(TASK INPUT begins)
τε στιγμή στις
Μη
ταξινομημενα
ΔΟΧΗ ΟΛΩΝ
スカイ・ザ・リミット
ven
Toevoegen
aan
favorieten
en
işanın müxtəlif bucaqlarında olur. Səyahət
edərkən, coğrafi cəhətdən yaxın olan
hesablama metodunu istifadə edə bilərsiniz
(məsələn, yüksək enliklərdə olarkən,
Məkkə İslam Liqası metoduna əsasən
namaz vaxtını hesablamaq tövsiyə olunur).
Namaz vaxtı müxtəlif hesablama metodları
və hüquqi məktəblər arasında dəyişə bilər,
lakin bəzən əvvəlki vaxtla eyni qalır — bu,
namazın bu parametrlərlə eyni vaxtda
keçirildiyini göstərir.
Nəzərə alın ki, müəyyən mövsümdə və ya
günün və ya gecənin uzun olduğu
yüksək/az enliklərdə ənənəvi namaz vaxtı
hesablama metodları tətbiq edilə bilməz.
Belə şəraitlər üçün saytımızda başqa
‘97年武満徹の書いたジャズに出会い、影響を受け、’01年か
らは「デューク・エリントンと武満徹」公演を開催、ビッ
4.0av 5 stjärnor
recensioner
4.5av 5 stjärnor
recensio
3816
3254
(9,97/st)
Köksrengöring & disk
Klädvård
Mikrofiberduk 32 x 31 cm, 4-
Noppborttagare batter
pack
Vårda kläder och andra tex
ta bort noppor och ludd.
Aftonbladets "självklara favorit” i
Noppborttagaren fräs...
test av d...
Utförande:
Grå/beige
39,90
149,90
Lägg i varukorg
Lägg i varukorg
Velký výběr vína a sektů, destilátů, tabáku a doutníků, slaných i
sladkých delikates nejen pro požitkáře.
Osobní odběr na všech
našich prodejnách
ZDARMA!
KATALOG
(TASK INPUT ends)
TRY IT:
The records above, in their entirety, need to be set down again exactly.

EXERCISE RESPONSE:
τε στιγμή στις
Μη
ταξινομημενα
ΔΟΧΗ ΟΛΩΝ
スカイ・ザ・リミット
ven
Toevoegen
aan
favorieten
en
işanın müxtəlif bucaqlarında olur. Səyahət
edərkən, coğrafi cəhətdən yaxın olan
hesablama metodunu istifadə edə bilərsiniz
(məsələn, yüksək enliklərdə olarkən,
Məkkə İslam Liqası metoduna əsasən
namaz vaxtını hesablamaq tövsiyə olunur).
Namaz vaxtı müxtəlif hesablama metodları
və hüquqi məktəblər arasında dəyişə bilər,
lakin bəzən əvvəlki vaxtla eyni qalır — bu,
namazın bu parametrlərlə eyni vaxtda
keçirildiyini göstərir.
Nəzərə alın ki, müəyyən mövsümdə və ya
günün və ya gecənin uzun olduğu
yüksək/az enliklərdə ənənəvi namaz vaxtı
hesablama metodları tətbiq edilə bilməz.
Belə şəraitlər üçün saytımızda başqa
‘97年武満徹の書いたジャズに出会い、影響を受け、’01年か
らは「デューク・エリントンと武満徹」公演を開催、ビッ
4.0av 5 stjärnor
recensioner
4.5av 5 stjärnor
recensio
3816
3254
(9,97/st)
Köksrengöring & disk
Klädvård
Mikrofiberduk 32 x 31 cm, 4-
Noppborttagare batter
pack
Vårda kläder och andra tex
ta bort noppor och ludd.
Aftonbladets "självklara favorit” i
Noppborttagaren fräs...
test av d...
Utförande:
Grå/beige
39,90
149,90
Lägg i varukorg
Lägg i varukorg
Velký výběr vína a sektů, destilátů, tabáku a doutníků, slaných i
sladkých delikates nejen pro požitkáře.
Osobní odběr na všech
našich prodejnách
ZDARMA!
KATALOG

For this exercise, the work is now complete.